Any Day Now Photo synthesis. If you'd happened to pass by the Franklin Park Playstead late in the afternoon on a couple of July and August weekends, you would have seen nine people in heavy, old-fashioned clothes setting off across a field in a group. If you'd thought there was something strange about them and had glanced back a second later, the group would have appeared in exactly the same place, the same attitudes of walking, as if they hadn't moved at all. Ann Carlson's provocative performance piece Any Day Now was part of a festive tribute to the Emerald Necklace, Frederick Law Olmsted's grand chain of Boston parks. The piece grew out of an old photograph, circa 1915, of citizens peering into the bear cage that was part of a pocket-sized animal habitat in Franklin Park. Carlson recruited nine local dancers to re-enact the scene, with the costumes and hats, the baby carriage, the postures and moods of the photograph. Over the two-hour course of the piece, they crossed the Playstead field and ascended the road to the now-ruined bear cage, reassembling for the photographic tableau four times on the way. We don't know what Carlson had in mind, but the performance gave us a lot to think about.

The out-of-towners.

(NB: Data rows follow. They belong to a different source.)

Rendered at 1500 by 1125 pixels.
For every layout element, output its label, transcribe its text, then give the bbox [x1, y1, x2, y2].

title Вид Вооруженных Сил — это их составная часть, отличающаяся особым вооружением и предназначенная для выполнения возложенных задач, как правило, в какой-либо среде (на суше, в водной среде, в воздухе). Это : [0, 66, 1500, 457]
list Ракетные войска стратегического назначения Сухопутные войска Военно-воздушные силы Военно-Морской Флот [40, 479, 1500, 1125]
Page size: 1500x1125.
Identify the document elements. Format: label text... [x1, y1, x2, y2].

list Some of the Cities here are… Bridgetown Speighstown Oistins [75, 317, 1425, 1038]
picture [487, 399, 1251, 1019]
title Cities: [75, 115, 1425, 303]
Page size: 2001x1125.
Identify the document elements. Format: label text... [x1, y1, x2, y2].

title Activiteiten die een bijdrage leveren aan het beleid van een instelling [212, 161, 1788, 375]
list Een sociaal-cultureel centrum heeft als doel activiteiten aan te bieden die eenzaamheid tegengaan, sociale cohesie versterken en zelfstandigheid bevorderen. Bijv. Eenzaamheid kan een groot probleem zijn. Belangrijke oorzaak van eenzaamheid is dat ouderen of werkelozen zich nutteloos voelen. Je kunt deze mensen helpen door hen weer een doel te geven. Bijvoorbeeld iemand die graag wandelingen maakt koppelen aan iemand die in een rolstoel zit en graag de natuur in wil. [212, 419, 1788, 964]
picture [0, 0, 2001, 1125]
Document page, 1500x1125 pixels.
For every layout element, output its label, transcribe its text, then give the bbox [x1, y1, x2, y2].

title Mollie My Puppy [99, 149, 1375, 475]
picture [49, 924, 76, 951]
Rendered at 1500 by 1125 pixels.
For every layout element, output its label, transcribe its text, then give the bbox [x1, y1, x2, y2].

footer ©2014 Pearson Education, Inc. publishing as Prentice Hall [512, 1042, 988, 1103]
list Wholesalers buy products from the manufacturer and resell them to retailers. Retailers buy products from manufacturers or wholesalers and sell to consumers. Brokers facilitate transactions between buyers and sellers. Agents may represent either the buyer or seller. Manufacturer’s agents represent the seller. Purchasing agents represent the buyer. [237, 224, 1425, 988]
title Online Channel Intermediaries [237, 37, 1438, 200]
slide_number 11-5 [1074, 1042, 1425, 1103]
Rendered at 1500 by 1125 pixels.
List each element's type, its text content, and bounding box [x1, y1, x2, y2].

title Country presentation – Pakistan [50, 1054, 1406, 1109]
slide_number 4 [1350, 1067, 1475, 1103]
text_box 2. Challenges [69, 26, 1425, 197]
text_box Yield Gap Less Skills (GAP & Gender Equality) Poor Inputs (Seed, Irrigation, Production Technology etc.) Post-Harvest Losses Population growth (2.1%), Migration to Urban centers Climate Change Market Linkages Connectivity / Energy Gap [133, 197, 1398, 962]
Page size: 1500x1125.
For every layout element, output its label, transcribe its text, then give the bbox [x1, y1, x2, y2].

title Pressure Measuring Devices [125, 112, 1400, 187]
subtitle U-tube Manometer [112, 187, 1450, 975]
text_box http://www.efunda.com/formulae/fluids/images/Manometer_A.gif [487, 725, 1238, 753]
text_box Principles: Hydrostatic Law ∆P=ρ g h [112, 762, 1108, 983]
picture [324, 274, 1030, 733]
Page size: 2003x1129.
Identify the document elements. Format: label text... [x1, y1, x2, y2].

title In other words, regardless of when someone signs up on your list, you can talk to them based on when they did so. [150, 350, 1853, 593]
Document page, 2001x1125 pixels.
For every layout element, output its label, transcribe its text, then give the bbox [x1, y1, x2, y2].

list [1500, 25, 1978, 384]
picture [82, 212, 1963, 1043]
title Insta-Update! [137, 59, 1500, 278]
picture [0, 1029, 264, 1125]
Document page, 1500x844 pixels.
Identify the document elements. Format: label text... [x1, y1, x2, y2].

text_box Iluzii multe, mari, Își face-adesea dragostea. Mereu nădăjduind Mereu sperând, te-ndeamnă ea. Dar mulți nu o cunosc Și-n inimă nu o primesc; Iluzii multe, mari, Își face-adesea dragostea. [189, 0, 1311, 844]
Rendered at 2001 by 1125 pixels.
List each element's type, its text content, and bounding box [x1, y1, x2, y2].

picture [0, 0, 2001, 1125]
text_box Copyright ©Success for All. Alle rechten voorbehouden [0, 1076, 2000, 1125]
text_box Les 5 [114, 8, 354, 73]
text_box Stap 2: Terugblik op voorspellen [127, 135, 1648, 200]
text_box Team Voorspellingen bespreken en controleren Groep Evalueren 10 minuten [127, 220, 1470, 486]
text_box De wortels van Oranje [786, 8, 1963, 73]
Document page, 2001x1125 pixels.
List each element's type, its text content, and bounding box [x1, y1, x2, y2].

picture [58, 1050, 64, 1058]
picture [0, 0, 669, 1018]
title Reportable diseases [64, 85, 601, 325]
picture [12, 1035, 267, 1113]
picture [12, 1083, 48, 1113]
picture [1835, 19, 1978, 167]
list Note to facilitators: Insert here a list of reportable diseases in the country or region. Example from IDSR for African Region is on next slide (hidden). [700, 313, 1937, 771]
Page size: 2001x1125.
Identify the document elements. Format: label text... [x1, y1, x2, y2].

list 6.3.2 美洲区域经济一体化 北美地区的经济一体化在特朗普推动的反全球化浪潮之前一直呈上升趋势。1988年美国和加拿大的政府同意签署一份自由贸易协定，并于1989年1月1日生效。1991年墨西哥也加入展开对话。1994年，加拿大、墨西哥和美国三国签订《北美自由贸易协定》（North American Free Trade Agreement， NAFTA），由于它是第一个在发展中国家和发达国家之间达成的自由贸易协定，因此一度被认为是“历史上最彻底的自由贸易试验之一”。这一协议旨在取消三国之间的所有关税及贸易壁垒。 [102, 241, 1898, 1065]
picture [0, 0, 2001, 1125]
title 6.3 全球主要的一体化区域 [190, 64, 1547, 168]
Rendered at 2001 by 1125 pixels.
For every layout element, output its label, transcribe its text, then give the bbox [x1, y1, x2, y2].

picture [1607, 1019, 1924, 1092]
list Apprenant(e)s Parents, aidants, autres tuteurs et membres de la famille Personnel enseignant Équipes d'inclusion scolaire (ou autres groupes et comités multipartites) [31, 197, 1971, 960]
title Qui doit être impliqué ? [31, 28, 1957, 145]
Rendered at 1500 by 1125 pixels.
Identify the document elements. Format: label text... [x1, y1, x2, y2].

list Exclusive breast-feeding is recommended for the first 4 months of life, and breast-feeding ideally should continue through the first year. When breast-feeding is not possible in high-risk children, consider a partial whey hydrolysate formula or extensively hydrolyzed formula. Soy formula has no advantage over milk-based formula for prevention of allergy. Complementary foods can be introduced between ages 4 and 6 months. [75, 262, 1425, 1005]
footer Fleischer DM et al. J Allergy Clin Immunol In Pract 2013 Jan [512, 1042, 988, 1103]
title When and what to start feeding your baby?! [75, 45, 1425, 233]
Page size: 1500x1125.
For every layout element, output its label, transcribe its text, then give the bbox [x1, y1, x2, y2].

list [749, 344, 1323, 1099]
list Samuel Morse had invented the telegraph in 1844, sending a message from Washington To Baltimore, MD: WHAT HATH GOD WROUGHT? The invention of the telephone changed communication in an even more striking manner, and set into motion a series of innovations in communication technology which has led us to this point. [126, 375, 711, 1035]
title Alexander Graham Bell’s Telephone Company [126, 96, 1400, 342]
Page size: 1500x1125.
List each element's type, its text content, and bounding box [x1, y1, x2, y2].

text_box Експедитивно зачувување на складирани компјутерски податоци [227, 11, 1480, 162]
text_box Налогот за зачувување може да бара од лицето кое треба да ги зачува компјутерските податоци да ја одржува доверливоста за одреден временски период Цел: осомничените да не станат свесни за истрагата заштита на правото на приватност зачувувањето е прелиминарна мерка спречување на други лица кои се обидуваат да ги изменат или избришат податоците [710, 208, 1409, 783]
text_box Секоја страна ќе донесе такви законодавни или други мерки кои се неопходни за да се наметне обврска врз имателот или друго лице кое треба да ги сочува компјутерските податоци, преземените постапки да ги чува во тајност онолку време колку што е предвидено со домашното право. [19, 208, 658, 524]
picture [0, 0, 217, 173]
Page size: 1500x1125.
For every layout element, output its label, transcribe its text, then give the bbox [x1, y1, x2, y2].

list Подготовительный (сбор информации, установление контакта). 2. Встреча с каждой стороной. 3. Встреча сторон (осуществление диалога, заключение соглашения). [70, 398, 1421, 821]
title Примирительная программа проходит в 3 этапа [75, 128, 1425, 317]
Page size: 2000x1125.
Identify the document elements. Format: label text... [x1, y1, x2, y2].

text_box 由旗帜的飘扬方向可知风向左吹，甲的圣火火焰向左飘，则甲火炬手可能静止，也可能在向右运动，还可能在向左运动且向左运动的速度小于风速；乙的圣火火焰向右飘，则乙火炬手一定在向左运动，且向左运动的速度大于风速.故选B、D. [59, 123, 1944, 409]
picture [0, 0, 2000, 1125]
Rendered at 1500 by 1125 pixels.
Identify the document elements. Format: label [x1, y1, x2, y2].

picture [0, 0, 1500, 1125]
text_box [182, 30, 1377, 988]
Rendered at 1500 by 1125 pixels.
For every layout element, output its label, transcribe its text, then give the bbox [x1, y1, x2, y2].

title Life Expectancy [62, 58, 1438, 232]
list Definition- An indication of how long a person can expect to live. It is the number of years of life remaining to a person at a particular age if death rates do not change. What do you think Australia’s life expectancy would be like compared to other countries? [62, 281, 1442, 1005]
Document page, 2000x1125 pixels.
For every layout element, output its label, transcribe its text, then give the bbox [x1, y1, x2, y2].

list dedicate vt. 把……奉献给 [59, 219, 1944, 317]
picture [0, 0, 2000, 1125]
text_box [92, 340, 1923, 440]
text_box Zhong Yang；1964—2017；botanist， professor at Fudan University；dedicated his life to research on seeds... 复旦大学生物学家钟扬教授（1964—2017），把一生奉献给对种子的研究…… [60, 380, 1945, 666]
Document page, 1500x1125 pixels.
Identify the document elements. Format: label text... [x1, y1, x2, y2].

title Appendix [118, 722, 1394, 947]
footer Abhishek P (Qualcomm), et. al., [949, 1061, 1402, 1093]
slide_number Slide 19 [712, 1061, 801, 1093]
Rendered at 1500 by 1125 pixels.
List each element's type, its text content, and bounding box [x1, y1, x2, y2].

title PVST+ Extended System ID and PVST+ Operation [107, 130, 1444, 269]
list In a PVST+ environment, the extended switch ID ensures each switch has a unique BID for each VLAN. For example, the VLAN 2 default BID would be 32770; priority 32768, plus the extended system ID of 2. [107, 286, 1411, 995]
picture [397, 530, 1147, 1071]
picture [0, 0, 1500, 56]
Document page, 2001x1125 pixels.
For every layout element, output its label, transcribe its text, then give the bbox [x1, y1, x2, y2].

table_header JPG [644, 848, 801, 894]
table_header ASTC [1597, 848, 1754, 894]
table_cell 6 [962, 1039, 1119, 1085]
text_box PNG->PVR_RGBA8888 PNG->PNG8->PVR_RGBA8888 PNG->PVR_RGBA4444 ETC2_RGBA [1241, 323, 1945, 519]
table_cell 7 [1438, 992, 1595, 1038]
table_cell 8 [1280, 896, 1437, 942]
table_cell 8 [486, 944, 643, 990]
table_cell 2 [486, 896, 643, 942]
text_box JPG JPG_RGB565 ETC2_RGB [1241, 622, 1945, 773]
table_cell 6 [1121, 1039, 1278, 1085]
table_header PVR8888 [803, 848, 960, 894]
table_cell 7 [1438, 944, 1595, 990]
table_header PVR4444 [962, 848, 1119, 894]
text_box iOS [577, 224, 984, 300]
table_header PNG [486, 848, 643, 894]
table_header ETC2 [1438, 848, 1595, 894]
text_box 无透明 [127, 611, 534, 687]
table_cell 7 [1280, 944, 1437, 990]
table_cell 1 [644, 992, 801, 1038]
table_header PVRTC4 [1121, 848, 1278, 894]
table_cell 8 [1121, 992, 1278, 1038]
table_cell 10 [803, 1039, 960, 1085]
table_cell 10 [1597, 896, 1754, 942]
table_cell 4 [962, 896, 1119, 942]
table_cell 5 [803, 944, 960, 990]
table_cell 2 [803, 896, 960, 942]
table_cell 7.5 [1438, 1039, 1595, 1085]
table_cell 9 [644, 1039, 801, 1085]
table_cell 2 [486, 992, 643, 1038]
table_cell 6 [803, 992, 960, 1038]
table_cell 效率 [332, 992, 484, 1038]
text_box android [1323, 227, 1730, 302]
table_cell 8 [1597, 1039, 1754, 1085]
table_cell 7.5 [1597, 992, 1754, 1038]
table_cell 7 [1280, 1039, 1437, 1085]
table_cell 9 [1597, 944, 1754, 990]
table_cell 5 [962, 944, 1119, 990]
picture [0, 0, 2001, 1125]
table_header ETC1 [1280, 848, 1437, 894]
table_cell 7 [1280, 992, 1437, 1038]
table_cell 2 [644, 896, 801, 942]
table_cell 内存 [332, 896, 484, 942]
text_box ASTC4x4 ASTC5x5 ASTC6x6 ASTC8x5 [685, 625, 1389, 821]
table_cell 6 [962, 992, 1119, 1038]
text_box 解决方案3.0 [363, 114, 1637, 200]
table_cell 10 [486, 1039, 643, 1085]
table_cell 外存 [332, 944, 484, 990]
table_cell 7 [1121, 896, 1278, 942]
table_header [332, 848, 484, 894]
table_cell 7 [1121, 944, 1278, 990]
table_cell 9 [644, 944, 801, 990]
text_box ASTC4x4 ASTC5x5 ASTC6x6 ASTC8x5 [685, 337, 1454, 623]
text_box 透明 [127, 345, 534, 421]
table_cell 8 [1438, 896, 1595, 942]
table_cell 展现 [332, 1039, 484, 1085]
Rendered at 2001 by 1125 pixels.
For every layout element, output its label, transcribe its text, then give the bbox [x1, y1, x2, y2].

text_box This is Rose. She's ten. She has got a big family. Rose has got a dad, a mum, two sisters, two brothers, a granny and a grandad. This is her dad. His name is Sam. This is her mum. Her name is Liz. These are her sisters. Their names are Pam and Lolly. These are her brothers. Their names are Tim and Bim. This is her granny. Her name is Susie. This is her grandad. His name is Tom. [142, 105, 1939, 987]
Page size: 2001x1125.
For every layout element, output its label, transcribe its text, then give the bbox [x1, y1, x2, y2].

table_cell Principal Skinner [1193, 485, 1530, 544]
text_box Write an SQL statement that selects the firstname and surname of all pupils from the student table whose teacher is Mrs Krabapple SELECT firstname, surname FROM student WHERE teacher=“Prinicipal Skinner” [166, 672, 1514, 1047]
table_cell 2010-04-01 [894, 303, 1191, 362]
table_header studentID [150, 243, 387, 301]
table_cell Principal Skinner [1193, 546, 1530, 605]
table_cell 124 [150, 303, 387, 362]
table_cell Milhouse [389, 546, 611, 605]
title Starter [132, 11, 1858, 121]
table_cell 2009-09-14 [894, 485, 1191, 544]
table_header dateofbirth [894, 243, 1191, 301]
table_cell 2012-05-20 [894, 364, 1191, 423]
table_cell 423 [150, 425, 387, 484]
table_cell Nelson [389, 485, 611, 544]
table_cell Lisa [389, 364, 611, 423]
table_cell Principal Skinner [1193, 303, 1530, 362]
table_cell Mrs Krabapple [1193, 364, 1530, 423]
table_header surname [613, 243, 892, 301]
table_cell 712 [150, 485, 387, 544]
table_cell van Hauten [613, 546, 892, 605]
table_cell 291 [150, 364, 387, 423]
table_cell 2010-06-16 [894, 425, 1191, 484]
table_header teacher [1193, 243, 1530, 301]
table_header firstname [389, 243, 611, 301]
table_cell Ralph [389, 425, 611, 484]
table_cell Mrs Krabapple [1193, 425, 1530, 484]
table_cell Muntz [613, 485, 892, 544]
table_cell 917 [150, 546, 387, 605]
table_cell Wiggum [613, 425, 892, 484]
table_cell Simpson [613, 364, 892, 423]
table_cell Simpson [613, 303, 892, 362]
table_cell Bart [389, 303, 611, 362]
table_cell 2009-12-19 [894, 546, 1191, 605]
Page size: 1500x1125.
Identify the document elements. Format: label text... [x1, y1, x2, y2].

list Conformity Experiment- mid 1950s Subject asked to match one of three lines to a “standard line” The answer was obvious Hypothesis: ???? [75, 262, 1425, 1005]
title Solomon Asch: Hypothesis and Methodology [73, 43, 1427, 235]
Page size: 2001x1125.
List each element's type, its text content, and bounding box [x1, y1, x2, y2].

Susan Rose, who was based in Boston during the '70s and '80s but now lives in Southern California, brought a brief but bracing concert of three dances and two videos to Green Street Studios; Savion Glover's touring show, Footnotes, gave us a history of tap as it stormed through the Shubert for five performances; Beijing Kunju Opera Theater served up the strange and highly rarefied pleasures of Chinese opera at Sanders Theatre; Hubbard Street Dance Chicago brought two Dance Umbrella programs to the Emerson Majestic that were an antidote to the overwrought pyrotechnics of most contemporary dance; and The Breathing Show, also at the Majestic, put on display a solo and unusually mellow Bill T. Jones.

Cross-dressing the barre. The Ballets Trockadero de Monte Carlo opened their Celebrity Series presentation at the Emerson Majestic with an over-the-top satire of act two of Swan Lake, complete with "unhappy" ending in which Rothbart drags Odette off to his castle and Prince Siegfried faints. We also got Merce Cunningham's Cross Currents, its musicians playing John Cage riffs with an aerosol can, crinkling cellophane, bubble wrap, and assorted barks and meows, and a set of Paquita variations in which ballerina Svetlana Lofatkina had to stop to tie the ribbons on her toe shoes but later redeemed herself by doing about 20 fouettés just off the music, for which she was effusively congratulated by her colleagues. The Trocks have been around for a quarter of a century now, and their revolution has become almost a trend.